Consolidate Student Loans and Get Affordable Payments

So far, the very newest repayment plan is not quite finalized, but is nearly certain to be available in December of 2015. It’s called the Revised Pay As You Earn plan, or REPAYE for short. My friend would be eligible for REPAYE and it might keep his payments down enough for he and his wife to save for their first house, and to start a family.

He would have been eligible for REPAYE’s more borrower-friendly older cousin, the PAYE plan, IF he had not gotten that well-paying job right out of college. Thanks to his new paycheck, he will not be poor enough in comparison to his student debt to get on the PAYE plan. Moreover, the ratio of wealth to debt for my friend gets even worse under REPAYE because the fed’s calculation of HIS income will include his wife’s income as well. Who knew he should have borrowed more? Just kidding!

But, no matter! Getting your student loan payment down to 10% of your JOINT discretionary income is still a wonderful thing! And, since my friend only has undergraduate loans, any remaining balance will be forgiven after 20 years. The forgiven amount could be taxable that year as income, but it’s likely this tax threat could be gone in the future, thanks to congressional efforts.

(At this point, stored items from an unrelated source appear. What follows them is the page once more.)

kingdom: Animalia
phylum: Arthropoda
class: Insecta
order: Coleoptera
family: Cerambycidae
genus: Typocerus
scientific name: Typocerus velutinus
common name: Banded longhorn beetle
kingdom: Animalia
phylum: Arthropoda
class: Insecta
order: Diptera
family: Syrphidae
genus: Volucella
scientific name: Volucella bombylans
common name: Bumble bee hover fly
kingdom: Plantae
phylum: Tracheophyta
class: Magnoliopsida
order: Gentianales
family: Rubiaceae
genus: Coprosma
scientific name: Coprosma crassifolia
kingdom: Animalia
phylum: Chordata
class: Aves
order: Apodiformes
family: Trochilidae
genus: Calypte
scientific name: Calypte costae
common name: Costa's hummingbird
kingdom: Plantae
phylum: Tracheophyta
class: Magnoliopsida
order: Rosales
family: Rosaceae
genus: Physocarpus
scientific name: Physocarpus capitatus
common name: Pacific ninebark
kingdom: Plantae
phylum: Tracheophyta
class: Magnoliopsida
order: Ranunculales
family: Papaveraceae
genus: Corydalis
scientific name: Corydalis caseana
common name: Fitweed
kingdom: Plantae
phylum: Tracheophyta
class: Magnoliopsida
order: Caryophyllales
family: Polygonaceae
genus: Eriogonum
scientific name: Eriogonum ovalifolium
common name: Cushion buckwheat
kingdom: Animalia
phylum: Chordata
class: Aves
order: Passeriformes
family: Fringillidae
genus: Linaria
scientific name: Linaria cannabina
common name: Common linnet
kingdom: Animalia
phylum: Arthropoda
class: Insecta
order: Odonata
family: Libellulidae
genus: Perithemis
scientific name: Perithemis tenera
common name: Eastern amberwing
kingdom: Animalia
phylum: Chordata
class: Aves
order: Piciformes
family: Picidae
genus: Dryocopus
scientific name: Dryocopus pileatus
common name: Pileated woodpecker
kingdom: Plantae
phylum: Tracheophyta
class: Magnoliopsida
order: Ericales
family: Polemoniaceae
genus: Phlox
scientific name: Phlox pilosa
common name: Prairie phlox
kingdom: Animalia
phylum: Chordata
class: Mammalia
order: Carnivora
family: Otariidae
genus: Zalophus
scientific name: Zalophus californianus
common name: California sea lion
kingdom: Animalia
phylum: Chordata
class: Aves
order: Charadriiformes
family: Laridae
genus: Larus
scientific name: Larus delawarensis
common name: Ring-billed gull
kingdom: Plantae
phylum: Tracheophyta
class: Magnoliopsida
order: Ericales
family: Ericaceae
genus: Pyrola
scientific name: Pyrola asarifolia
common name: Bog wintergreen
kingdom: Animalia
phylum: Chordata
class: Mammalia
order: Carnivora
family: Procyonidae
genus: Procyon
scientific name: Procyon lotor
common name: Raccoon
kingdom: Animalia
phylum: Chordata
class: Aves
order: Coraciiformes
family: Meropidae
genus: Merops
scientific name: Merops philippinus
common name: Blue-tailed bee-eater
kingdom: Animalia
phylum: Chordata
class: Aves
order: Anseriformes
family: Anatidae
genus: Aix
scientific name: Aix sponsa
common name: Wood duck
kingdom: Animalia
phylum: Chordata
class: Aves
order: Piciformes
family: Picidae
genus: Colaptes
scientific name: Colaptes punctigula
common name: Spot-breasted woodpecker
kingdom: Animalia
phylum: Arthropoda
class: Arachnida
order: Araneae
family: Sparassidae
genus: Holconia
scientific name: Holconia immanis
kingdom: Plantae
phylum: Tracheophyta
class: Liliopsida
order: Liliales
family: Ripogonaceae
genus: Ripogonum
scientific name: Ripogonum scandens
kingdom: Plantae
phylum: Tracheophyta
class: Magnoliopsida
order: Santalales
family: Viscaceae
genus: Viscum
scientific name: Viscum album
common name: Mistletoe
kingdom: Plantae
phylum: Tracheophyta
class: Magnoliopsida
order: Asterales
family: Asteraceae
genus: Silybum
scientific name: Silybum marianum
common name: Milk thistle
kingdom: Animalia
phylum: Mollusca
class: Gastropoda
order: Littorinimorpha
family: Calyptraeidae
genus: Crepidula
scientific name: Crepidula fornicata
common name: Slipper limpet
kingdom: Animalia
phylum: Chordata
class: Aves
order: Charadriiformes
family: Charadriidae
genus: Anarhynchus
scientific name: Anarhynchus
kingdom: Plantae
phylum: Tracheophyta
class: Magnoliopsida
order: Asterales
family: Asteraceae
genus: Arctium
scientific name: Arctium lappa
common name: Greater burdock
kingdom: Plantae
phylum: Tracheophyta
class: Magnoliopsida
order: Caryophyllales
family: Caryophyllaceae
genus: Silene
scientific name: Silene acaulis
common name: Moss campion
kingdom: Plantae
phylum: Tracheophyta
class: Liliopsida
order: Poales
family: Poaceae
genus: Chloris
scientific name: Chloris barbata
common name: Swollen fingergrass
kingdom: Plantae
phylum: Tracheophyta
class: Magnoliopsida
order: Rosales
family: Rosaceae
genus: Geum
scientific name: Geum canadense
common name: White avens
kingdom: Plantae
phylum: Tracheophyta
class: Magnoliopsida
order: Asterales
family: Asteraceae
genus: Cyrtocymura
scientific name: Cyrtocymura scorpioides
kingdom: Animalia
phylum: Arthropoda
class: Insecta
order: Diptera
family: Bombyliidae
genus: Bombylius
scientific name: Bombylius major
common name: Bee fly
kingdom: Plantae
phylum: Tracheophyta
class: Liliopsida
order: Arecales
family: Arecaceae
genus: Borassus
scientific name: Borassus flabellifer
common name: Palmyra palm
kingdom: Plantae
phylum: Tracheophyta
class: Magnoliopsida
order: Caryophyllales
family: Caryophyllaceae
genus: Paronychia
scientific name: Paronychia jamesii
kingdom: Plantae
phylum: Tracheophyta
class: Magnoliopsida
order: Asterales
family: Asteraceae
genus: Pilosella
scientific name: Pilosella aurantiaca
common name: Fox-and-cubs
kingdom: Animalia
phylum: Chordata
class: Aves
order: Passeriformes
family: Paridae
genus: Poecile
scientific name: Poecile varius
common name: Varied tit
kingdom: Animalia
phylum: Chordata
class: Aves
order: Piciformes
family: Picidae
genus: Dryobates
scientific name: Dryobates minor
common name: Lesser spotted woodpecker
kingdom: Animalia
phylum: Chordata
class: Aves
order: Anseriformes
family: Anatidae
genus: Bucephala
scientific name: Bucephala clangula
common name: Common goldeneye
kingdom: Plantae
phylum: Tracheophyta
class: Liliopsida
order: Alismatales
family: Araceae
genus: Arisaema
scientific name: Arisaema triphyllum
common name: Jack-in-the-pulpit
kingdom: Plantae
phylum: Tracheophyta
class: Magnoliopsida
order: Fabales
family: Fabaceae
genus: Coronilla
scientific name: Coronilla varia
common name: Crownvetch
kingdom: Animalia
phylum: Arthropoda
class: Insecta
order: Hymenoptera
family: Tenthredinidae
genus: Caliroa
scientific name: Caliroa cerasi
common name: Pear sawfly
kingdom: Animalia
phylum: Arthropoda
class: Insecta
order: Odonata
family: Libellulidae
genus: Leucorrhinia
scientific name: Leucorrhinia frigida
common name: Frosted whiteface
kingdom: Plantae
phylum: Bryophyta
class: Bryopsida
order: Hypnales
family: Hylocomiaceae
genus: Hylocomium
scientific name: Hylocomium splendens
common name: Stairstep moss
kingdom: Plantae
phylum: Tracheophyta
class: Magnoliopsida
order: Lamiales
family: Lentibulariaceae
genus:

If my friend decides to consolidate all his student loans into a single Federal Direct Student Loan for simplicity’s sake and then decides to enter the REPAYE plan, he will have to understand one important fact. As a participant in the plan, he is obligated to send in a form which verifies his family’s joint income EVERY SINGLE YEAR. If he forgets the verification form, he will be placed in an alternate version of the REPAYE plan until he is jolted awake by the higher payments!

The new REPAYE plan will allow many more borrowers to get affordable payments as well, no matter when they got their loans and no matter how much money they earn. The older borrowers will need to get some of their “non-direct” federal loans, such as FFEL, consolidated into Federal Direct Consolidation loans. The biggest thing for older borrowers to remember is that Parent Plus loans cannot be included in these new Federal Direct Consolidation loans. And, even if an earlier consolidation loan paid off a Parent Plus loan, then that consolidation loan is considered “tainted”. It cannot be included in the borrower’s new Federal Direct Consolidation loan, whose purpose it is to access the REPAYE plan.

So you might be wondering why this latest round of cleverly acronym’d student loan repayment plans has come to be a dinner party topic. Here it is: REPAYE clamps down on the excesses of PAYE. Simple as that.

People had begun to game the system. Doctors, lawyers and other high student loan borrowers figured out that they could combine the generous features of PAYE with the Public Service Loan Forgiveness program (PSLF). In 2017, the first of many lucky borrowers will have hundreds of thousands of student loan debt forgiven. The forgiven amounts will not be taxed.

All this system-gaming has given colleges the idea that they can raise their tuitions to match the benefits of the PAYE plan and PSLF program. Taxpayers will be on the hook for the ever-spiraling debt and tuition crisis at private non-profit colleges AND to some degree at public universities.

The cry has gone up to politicians and higher education policy-makers: Put the brakes on PAYE! So REPAYE was invented, and here we are on the brink of it’s implementation.

We can only hope that this time they got it right. I’m taking bets starting now! Who’s in?